What is Data?
Data are facts, figures and other relevant materials past and present serving as bases for study and analysis.
Table of Content
Meaning of Data
The search for answers to research questions calls a collection of Data. “Data are facts, figures and other relevant materials, past and present, serving as bases for study and analysis”.
Characteristics of Data
In order that numerical description may be called data, they must possess the following characteristics:
- Data is aggregate of facts: For example, single unconnected figures can not be used to study the characteristics of a business activity.
- Data is affected to a large extent by multiplicity of factors: For example, in business environment the observations recorded are affected by a number of factors (controllable and uncontrollable).
- Data is estimated according to reasonable standard of accuracy: For example, in the measurement of length one may measure correct upto 0.01 of a cm., the quality of the product is estimated by certain tests on small samples drawn from big lots of products.
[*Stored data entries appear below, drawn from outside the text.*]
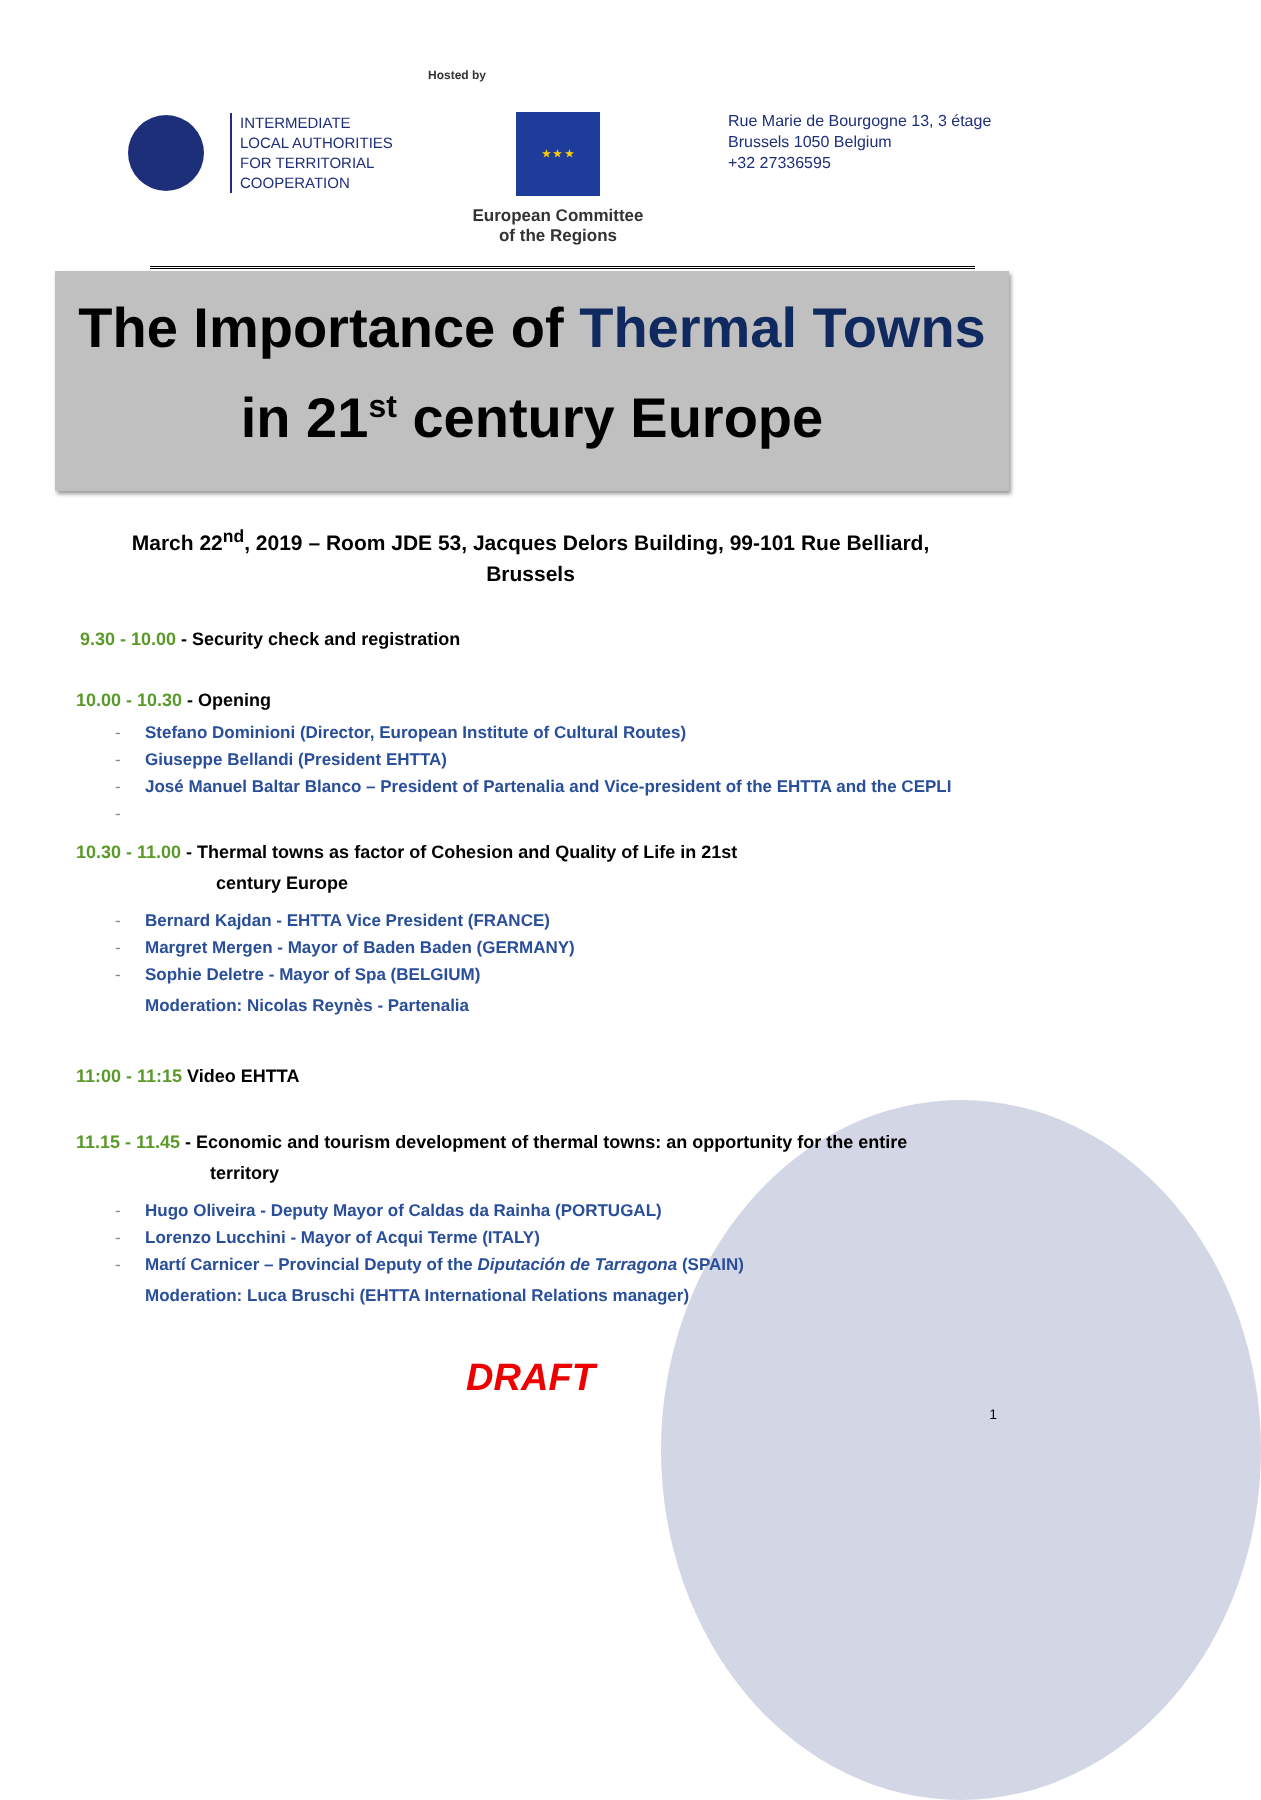INTERMEDIATE
LOCAL AUTHORITIES
FOR TERRITORIAL
COOPERATION
Hosted by
★ ★ ★
European Committee
of the Regions
Rue Marie de Bourgogne 13, 3 étage
Brussels 1050 Belgium
+32 27336595
The Importance of Thermal Towns
in 21<sup>st</sup> century Europe
March 22<sup>nd</sup>, 2019 – Room JDE 53, Jacques Delors Building, 99-101 Rue Belliard, Brussels
9.30 - 10.00 - Security check and registration
10.00 - 10.30 - Opening
- Stefano Dominioni (Director, European Institute of Cultural Routes)
- Giuseppe Bellandi (President EHTTA)
- José Manuel Baltar Blanco – President of Partenalia and Vice-president of the EHTTA and the CEPLI
-
10.30 - 11.00 - Thermal towns as factor of Cohesion and Quality of Life in 21st
century Europe
- Bernard Kajdan - EHTTA Vice President (FRANCE)
- Margret Mergen - Mayor of Baden Baden (GERMANY)
- Sophie Deletre - Mayor of Spa (BELGIUM)
Moderation: Nicolas Reynès - Partenalia
11:00 - 11:15 Video EHTTA
11.15 - 11.45 - Economic and tourism development of thermal towns: an opportunity for the entire
territory
- Hugo Oliveira - Deputy Mayor of Caldas da Rainha (PORTUGAL)
- Lorenzo Lucchini - Mayor of Acqui Terme (ITALY)
- Martí Carnicer – Provincial Deputy of the Diputación de Tarragona (SPAIN)
Moderation: Luca Bruschi (EHTTA International Relations manager)
DRAFT
1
- Data is collected in a systematic manner for a predetermined objective: Facts collected in a haphazard manner and without a complete awareness of the objective will be confusing and can not be made the basis of valid conclusions. For example, collected data on price serves no purpose unless one knows whether he wants to collect data on wholesale or retail prices and what are the relevant commodities under considerations.
- Data must be related to one another: The data collected should be comparable, otherwise these can not be placed in relation to each other, example: data on the yield of crop and quality of soil are related but the crop yields cannot have any relation with the data on the health of the people.
- Data must be numerically expressed: That is, any facts to be called data must be numerically or quantitatively expressed. Qualitative characteristics such as beauty, intelligence etc. are called attributes and must be scaled to express in numeric terms.
Types of Data
The Data needed for social science research may be broadly classified into:
- Personal Data (relating to Human beings) are of two types.
- Demographic and socio-economic characteristics of individuals. Like name, sex, race, social class, relation, education, occupation, income etc.
- Behavioural Variables: Attitudes, opinion knowledge, practice, intensions etc.
- Organisation Data: Consist of data relating to an organizations, origin ownership, function, performance etc.
- Territorial Data: are related to geo-physical characteristic, population, infrastructure etc. of divisions like villages, cities, taluks, distinct, state etc.
Sources of Data
The sources of data may be classified into primary sources and secondary sources. Both sources of information have their merits and demerits.
The selection of a particular source depends upon the
- purpose and scope of enquiry,
- availability of time,
- availability of finance,
- accuracy required,
- statistical tools to be used,
- sources of information (data),
- method of data collection.
Primary Sources of Data
Primary sources are original sources from which the researcher directly collects data that have not been previously collected e.g., collection of data directly by the researcher on brand awareness, brand preference, brand loyalty and other aspects of consumer behaviour from a sample of consumers by interviewing them. Primary data are firsthand information collected through various methods such as observation, interviewing, mailing etc.
According to P. V. Young, “primary sources are those data gathered at first hand and the responsibility so of their compilation and promulgations remaining under the same authority that originally gathered them.”
In the words of Watter R. Borg, “Primary sources are direct describing occurrences by an individual who actually observed on the witness for occurrences.”
Advantage of Primary Data
- It is original source of data.
- It is possible to capture the changes occurring in the course of time.
- It flexible to the advantage of researcher.
- Researchers know its accuracy.
- Only that data are collected which meet outs the objective of research project.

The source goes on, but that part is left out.